1-isoctyloxycarbonyl ethylated 2,4,6 tris (2,4- hydroxyphenyl) -1,3,5 triazine derivatives

Administrative data

Description of key information

Repeated dose toxicity was evaluated in a GLP-conform 28d study according OECD guideline 407. The test item was administered daily by oral gavage to SPF-bred Wistar rats of both sexes at dose levels of 50, 200 and 800 mg/kg body weight/day. After 14d post observation period animals were sacrificed. Pathology revealed fatty changes in different treatment groups at different organs. These changes were no longer present after 14d treatment-free period. Decreased locomotor activity was observed at the high dose group.

Key value for chemical safety assessment

Repeated dose toxicity: via oral route - systemic effects

Endpoint conclusion

Dose descriptor:

NOAEL

800 mg/kg bw/day

Study duration:

subacute

Species:

rat

Additional information

Performance and observations

In a subacute toxicity study (CIBA 2002c), the test item was administered daily by oral gavage to SPF-bred Wistar rats of both sexes at dose levels of 50, 200 and 800 mg/kg body weight/day for a period of 28 days. The groups comprised 5 animals per sex which were sacrificed after 28 days of treatment. Additional 5 rats per sex and group were used at 0 and 800 mg/kg. These animals were treated for 28 days and then allowed a 14-day treatment-free recovery period after which they were sacrificed.

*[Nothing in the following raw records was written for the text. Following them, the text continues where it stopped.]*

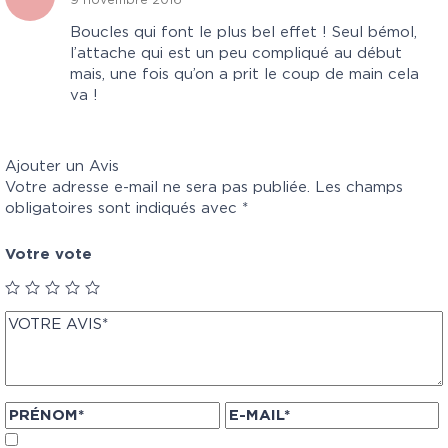
9 novembre 2016
Boucles qui font le plus bel effet ! Seul bémol,
l’attache qui est un peu compliqué au début
mais, une fois qu’on a prit le coup de main cela
va !
Ajouter un Avis
Votre adresse e-mail ne sera pas publiée.
Les champs
obligatoires sont indiqués avec
*
Votre vote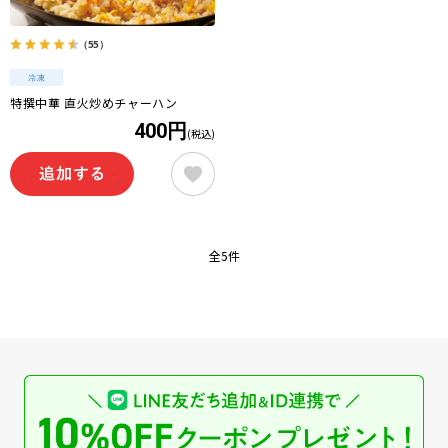
（55）
特撰中華 直火炒めチャーハン
400円
(税込)
全5件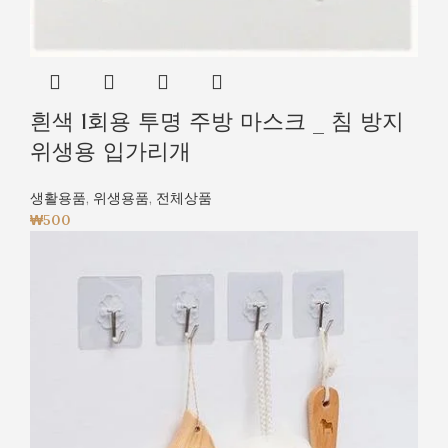
흰색 1회용 투명 주방 마스크 _ 침 방지
위생용 입가리개
생활용품
,
위생용품
,
전체상품
₩
500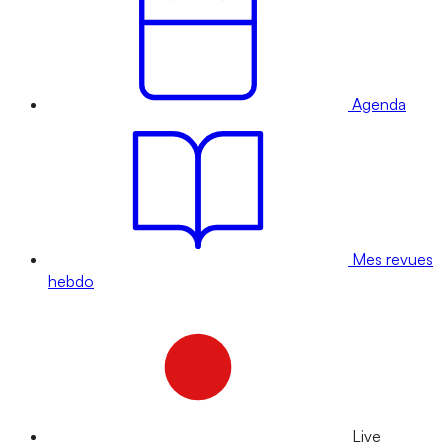
Agenda
Mes revues
hebdo
Live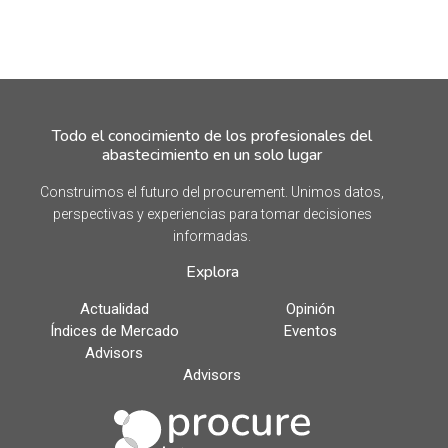
Todo el conocimiento de los profesionales del
abastecimiento en un solo lugar
Construimos el futuro del procurement. Unimos datos,
perspectivas y experiencias para tomar decisiones
informadas.
Explora
Actualidad
Opinión
Índices de Mercado
Eventos
Advisors
Advisors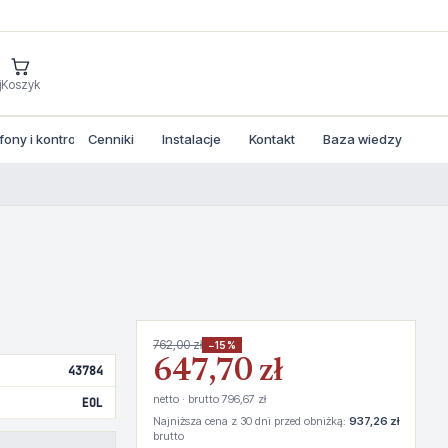
j
Koszyk
ny i kontrola dostepu
Cenniki
Instalacje
Kontakt
Baza wiedzy
762,00 zł
−15%
647,70 zł
43784
netto · brutto 796,67 zł
EOL
Najniższa cena z 30 dni przed obniżką:
937,26 zł
brutto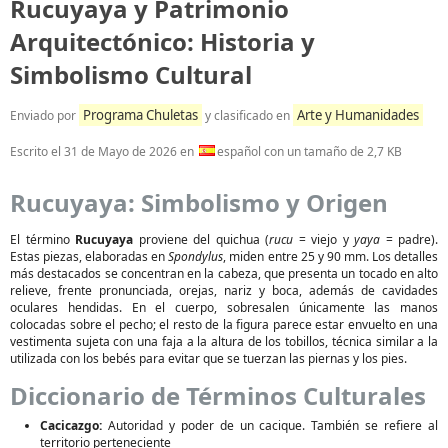
Rucuyaya y Patrimonio
Arquitectónico: Historia y
Simbolismo Cultural
Programa Chuletas
Arte y Humanidades
Enviado por
y clasificado en
Escrito el
31 de Mayo de 2026
en
español con un tamaño de 2,7 KB
Rucuyaya: Simbolismo y Origen
El término
Rucuyaya
proviene del quichua (
rucu
= viejo y
yaya
= padre).
Estas piezas, elaboradas en
Spondylus
, miden entre 25 y 90 mm. Los detalles
más destacados se concentran en la cabeza, que presenta un tocado en alto
relieve, frente pronunciada, orejas, nariz y boca, además de cavidades
oculares hendidas. En el cuerpo, sobresalen únicamente las manos
colocadas sobre el pecho; el resto de la figura parece estar envuelto en una
vestimenta sujeta con una faja a la altura de los tobillos, técnica similar a la
utilizada con los bebés para evitar que se tuerzan las piernas y los pies.
Diccionario de Términos Culturales
Cacicazgo:
Autoridad y poder de un cacique. También se refiere al
territorio perteneciente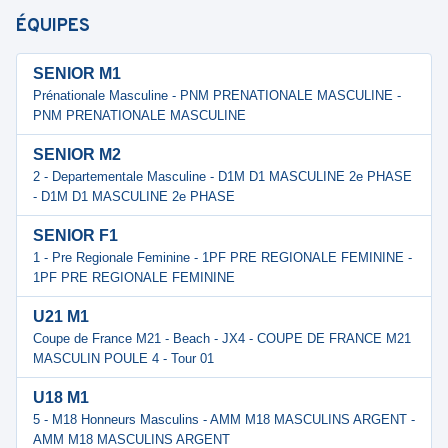
ÉQUIPES
SENIOR M1
Prénationale Masculine - PNM PRENATIONALE MASCULINE -
PNM PRENATIONALE MASCULINE
SENIOR M2
2 - Departementale Masculine - D1M D1 MASCULINE 2e PHASE
- D1M D1 MASCULINE 2e PHASE
SENIOR F1
1 - Pre Regionale Feminine - 1PF PRE REGIONALE FEMININE -
1PF PRE REGIONALE FEMININE
U21 M1
Coupe de France M21 - Beach - JX4 - COUPE DE FRANCE M21
MASCULIN POULE 4 - Tour 01
U18 M1
5 - M18 Honneurs Masculins - AMM M18 MASCULINS ARGENT -
AMM M18 MASCULINS ARGENT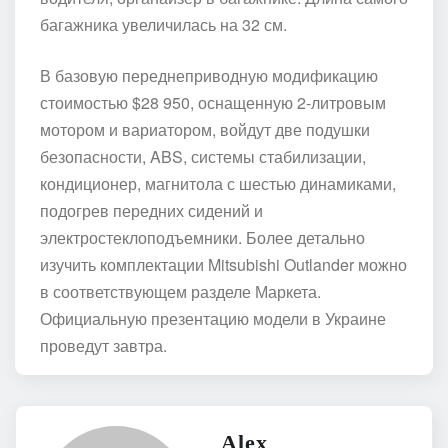
багажника увеличилась на 32 см.
В базовую переднеприводную модификацию
стоимостью $28 950, оснащенную 2-литровым
мотором и вариатором, войдут две подушки
безопасности, ABS, системы стабилизации,
кондиционер, магнитола с шестью динамиками,
подогрев передних сидений и
электростеклоподъемники. Более детально
изучить комплектации Mitsubishi Outlander можно
в соответствующем разделе Маркета.
Официальную презентацию модели в Украине
проведут завтра.
Alex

All animals survived until scheduled necropsy. Treatment related clinical signs were not observed. Body weight gain and food consumption was unaffected by the treatment. Haematology, clinical biochemistry and urinalysis revealed no abnormalities. Also examination of organ weight and pathology were without any findings.

No test item related differences in fore- or hindlimb grip strength were evident. The observed decreased mean locomotor activity in males and females, treated with 800 mg/kg/day, recorded from 0 to 15 minutes was considered to be a test item related effect.

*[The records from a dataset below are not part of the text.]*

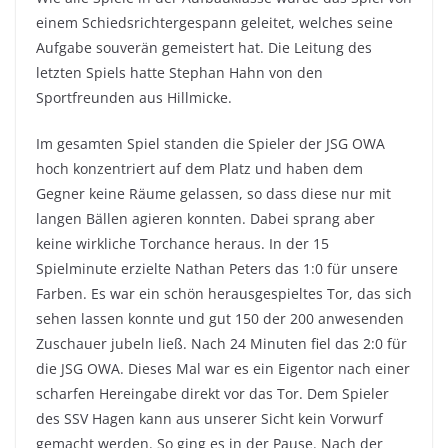
einem Schiedsrichtergespann geleitet, welches seine
Aufgabe souverän gemeistert hat. Die Leitung des
letzten Spiels hatte Stephan Hahn von den
Sportfreunden aus Hillmicke.
Im gesamten Spiel standen die Spieler der JSG OWA
hoch konzentriert auf dem Platz und haben dem
Gegner keine Räume gelassen, so dass diese nur mit
langen Bällen agieren konnten. Dabei sprang aber
keine wirkliche Torchance heraus. In der 15
Spielminute erzielte Nathan Peters das 1:0 für unsere
Farben. Es war ein schön herausgespieltes Tor, das sich
sehen lassen konnte und gut 150 der 200 anwesenden
Zuschauer jubeln ließ. Nach 24 Minuten fiel das 2:0 für
die JSG OWA. Dieses Mal war es ein Eigentor nach einer
scharfen Hereingabe direkt vor das Tor. Dem Spieler
des SSV Hagen kann aus unserer Sicht kein Vorwurf
gemacht werden. So ging es in der Pause. Nach der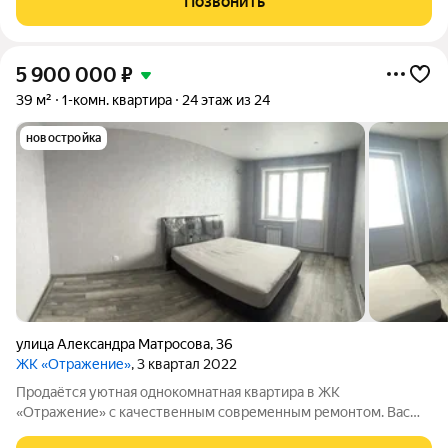
Позвонить
Просторная, светлая, видовая и очень
5 900 000
₽
39 м²
1-комн. квартира
24 этаж из 24
новостройка
улица Александра Матросова
,
36
ЖК «Отражение»
, 3 квартал 2022
Продаётся уютная однокомнатная квартира в ЖК
«Отражение» с качественным современным ремонтом. Вас
ждут натяжной потолок, виниловые обои на стенах и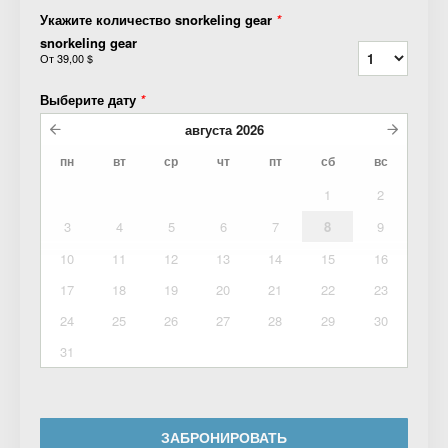
Укажите количество snorkeling gear
*
snorkeling gear
От
39,00 $
Выберите дату
*
августа
2026
пн
вт
ср
чт
пт
сб
вс
1
2
3
4
5
6
7
8
9
10
11
12
13
14
15
16
17
18
19
20
21
22
23
24
25
26
27
28
29
30
31
ЗАБРОНИРОВАТЬ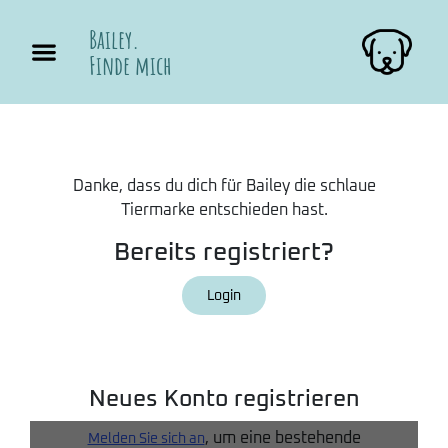
Bailey.
Finde mich
Danke, dass du dich für Bailey die schlaue
Tiermarke entschieden hast.
Bereits registriert?
Login
Neues Konto registrieren
, um eine bestehende
Melden Sie sich an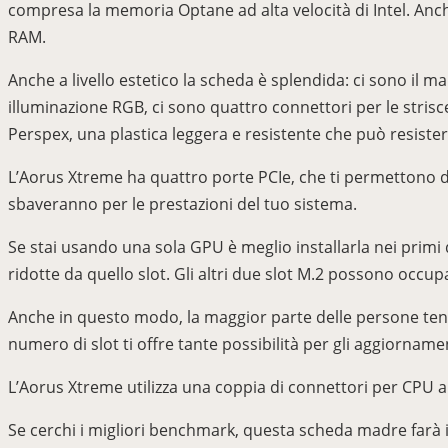
compresa la memoria Optane ad alta velocità di Intel. Anc
RAM.
Anche a livello estetico la scheda è splendida: ci sono il m
illuminazione RGB, ci sono quattro connettori per le strisc
Perspex, una plastica leggera e resistente che può resist
L’Aorus Xtreme ha quattro porte PCIe, che ti permettono di
sbaveranno per le prestazioni del tuo sistema.
Se stai usando una sola GPU è meglio installarla nei primi 
ridotte da quello slot. Gli altri due slot M.2 possono occup
Anche in questo modo, la maggior parte delle persone tend
numero di slot ti offre tante possibilità per gli aggiornamen
L’Aorus Xtreme utilizza una coppia di connettori per CPU a 
Se cerchi i migliori benchmark, questa scheda madre farà i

In the liver of females a slight increase of fatty change at doses of 800 mg/kg/day and in the adrenals of males a slight increase of cortical fatty change at doses of 200 and 800 mg/kg/day at the end of treatment were observed. After 14-day treatment-free recovery period, no test item-related changes were determined.

Discussion

Histopathological examination revealed development of fatty changes in liver and adrenal glands. A certain amount of fat storage is a normal physiological condition and, as long there is no further sign of liver injury like necrosis, apoptosis or fibrosis, this effects is not considered as an adverse effects but as an adaptive biochemical response for increased amounts. The adrenal cortex produces mineralo- and glucocorticoids using cholesterol as a scaffold substance. Therefore, certain amount of fat vacuoles in the zona fasciculata (place of biochemical synthesis) is physiological. Under some occasions the amount of fat may increase, i.e. all stress factors due to an increased need for corticosteroid precursors.

Moreover, a short-term decrease in mean locomotor activity of the high dose group was determined. The activity was measured four times within 1h during the fourth week of treatment. Diminished activity was recorded in the first quarter only, thereafter, locomotor activity was comparable to control. The deviation from control was statistical significant but not dose-dependent. Thus, toxicological relevance is not clear and a treatment related effect not likely.

Repeated dose studies via dermal or inhalative route were not performed.The molecular weight of the test item is much higher than 500 g/mol and the substance has a logPow > 6. Thus, the test item is not well absorbed via skin. Additionally, the results of other dermal tests to acute toxicity, irritation and sensitization show that the substance does not cause any reaction to skin. Therefore, toxic effects upon repeated dermal application are unlikely.

Justification for classification or non-classification

Dangerous Substance Directive (67/548/EEC)

The available studies are considered reliable and suitable for classification purposes under 67/548/EEC. As a result the substance is notconsidered to be classified for repeated dose toxicity under Directive 67/548/EEC, as amended for the 30th time in Directive 2008/58/EC.

 

 

Classification, Labeling, and Packaging Regulation (EC) No. 1272/2008

The available experimental test data are reliable and suitable for classification purposes under Regulation 1272/2008. As a result the substance is not considered to be classified for repeated dose toxicity under Regulation (EC) No. 1272/2008, as amended for the second time in Directive (EC 286/2011).